● Exercise description: An exact copy is required of the lines from the one with "text_box [77, 402, 524, 498]" through the last line of the material below, and of nothing else.

-------- Records for this task --------

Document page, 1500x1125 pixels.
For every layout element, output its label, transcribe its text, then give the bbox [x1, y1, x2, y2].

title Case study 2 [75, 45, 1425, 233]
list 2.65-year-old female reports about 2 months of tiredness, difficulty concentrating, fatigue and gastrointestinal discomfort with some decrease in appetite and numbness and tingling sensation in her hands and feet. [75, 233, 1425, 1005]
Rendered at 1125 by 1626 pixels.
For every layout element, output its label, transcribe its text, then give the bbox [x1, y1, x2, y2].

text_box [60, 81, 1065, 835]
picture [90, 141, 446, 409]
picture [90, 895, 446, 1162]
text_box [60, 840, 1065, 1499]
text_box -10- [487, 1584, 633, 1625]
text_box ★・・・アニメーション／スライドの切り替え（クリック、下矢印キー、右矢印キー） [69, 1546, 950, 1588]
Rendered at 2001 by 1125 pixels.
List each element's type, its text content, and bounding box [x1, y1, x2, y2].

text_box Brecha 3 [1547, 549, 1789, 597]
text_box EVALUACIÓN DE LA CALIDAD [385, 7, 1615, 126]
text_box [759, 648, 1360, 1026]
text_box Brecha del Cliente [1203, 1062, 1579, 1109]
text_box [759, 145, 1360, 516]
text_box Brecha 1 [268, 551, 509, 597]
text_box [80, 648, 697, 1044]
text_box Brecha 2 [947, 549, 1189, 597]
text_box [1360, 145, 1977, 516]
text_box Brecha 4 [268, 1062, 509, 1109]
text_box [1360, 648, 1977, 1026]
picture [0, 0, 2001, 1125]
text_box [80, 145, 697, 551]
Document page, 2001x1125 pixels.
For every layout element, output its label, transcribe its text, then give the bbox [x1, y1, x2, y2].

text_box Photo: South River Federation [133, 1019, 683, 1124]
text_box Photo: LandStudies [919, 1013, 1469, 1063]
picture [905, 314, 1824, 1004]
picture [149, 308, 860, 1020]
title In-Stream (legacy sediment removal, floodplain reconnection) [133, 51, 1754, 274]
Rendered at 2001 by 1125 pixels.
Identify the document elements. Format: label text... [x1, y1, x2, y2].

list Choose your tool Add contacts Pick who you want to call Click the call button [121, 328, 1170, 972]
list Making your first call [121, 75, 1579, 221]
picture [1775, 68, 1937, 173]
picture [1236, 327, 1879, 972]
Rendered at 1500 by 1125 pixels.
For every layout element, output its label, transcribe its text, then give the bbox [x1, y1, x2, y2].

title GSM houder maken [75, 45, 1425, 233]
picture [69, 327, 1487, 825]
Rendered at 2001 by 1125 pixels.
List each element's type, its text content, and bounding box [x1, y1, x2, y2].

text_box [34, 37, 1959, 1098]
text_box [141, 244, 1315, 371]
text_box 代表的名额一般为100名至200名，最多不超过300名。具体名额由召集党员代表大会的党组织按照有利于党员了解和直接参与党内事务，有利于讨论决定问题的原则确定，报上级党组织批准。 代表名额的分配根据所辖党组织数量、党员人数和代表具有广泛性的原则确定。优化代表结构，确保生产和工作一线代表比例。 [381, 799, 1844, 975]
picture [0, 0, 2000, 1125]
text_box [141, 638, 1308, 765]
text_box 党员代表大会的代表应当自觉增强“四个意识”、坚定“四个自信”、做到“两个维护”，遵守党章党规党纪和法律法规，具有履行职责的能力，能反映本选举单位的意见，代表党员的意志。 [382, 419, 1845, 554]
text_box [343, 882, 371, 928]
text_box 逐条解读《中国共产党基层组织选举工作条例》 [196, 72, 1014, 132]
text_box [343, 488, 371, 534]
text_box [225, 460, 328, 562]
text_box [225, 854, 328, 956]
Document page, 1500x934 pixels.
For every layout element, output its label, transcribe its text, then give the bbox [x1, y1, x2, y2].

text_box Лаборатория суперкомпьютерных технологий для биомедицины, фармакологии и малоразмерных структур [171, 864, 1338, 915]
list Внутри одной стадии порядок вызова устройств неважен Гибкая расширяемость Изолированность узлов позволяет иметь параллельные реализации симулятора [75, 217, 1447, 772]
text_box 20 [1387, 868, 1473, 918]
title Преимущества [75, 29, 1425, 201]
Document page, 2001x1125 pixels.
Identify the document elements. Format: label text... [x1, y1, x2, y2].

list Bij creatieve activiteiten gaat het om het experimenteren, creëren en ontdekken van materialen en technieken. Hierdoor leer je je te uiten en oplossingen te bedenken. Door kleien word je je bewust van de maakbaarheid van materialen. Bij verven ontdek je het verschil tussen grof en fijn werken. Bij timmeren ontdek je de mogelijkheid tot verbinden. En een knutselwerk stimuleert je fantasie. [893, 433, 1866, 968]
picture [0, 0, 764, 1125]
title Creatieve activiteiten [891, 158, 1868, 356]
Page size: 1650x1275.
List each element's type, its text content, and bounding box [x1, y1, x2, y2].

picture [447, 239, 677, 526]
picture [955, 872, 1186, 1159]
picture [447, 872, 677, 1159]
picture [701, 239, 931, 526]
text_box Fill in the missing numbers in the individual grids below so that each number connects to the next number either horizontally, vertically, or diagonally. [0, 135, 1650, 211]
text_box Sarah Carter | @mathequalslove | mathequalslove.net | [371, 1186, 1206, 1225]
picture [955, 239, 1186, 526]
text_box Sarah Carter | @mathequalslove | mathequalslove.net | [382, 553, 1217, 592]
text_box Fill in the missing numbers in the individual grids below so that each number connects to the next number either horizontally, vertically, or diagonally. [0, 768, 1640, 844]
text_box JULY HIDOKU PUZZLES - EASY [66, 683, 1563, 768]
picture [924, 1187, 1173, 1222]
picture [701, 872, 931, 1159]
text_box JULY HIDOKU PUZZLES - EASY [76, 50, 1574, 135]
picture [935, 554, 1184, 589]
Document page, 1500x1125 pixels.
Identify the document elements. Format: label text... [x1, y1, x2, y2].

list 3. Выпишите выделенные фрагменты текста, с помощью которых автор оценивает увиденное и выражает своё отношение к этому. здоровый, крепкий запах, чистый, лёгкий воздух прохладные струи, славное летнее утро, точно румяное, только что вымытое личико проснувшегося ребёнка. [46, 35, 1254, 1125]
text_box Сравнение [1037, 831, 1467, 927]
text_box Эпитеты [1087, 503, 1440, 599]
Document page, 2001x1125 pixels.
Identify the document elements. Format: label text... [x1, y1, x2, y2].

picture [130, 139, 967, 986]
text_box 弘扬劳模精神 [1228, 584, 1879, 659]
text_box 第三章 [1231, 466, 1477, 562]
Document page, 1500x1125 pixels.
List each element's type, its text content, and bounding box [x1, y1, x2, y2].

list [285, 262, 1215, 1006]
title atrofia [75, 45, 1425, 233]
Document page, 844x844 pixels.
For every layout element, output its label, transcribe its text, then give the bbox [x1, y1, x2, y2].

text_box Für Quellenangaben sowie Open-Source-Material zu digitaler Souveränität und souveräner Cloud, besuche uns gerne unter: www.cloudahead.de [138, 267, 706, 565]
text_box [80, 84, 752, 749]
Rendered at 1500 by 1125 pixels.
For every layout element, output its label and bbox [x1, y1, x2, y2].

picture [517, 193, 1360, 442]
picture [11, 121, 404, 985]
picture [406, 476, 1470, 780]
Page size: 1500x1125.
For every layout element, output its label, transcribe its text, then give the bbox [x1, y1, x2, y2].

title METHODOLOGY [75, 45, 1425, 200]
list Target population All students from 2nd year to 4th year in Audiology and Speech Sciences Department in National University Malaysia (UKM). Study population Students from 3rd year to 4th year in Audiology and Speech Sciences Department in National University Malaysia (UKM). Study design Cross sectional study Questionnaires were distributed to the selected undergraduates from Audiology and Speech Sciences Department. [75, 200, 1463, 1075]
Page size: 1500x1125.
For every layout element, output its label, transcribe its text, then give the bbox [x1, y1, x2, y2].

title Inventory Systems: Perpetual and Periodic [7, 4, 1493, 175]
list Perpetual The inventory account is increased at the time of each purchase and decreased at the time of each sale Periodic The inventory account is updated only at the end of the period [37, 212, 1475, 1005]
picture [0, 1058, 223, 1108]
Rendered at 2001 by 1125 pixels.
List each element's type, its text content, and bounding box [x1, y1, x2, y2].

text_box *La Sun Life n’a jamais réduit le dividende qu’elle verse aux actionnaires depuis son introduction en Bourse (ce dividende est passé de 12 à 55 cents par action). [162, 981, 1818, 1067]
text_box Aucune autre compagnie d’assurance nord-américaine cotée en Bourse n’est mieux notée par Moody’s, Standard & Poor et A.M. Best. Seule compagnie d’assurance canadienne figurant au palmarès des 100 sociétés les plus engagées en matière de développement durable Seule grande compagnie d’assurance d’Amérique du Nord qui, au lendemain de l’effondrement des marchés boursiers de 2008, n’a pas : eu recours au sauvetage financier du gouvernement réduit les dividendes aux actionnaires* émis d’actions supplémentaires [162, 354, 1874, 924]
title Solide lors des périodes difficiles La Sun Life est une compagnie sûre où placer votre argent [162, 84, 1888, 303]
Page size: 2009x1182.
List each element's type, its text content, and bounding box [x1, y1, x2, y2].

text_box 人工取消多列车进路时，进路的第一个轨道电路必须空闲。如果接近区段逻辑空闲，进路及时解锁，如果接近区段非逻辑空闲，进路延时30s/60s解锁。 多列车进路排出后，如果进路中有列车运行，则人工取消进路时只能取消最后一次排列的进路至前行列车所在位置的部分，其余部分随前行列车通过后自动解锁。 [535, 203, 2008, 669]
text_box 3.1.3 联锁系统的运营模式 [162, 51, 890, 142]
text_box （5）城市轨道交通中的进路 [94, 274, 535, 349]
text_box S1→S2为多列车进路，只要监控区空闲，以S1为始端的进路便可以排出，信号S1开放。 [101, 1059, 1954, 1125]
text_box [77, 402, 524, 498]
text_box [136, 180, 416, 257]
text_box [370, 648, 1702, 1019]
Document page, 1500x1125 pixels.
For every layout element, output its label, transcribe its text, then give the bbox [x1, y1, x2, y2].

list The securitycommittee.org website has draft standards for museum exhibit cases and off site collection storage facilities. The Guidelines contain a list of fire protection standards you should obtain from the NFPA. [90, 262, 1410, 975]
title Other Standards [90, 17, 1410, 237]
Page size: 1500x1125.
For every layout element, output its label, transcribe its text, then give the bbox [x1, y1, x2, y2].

--------

● Your response:
text_box [77, 402, 524, 498]
text_box [136, 180, 416, 257]
text_box [370, 648, 1702, 1019]
Document page, 1500x1125 pixels.
For every layout element, output its label, transcribe its text, then give the bbox [x1, y1, x2, y2].

list The securitycommittee.org website has draft standards for museum exhibit cases and off site collection storage facilities. The Guidelines contain a list of fire protection standards you should obtain from the NFPA. [90, 262, 1410, 975]
title Other Standards [90, 17, 1410, 237]
Page size: 1500x1125.
For every layout element, output its label, transcribe its text, then give the bbox [x1, y1, x2, y2].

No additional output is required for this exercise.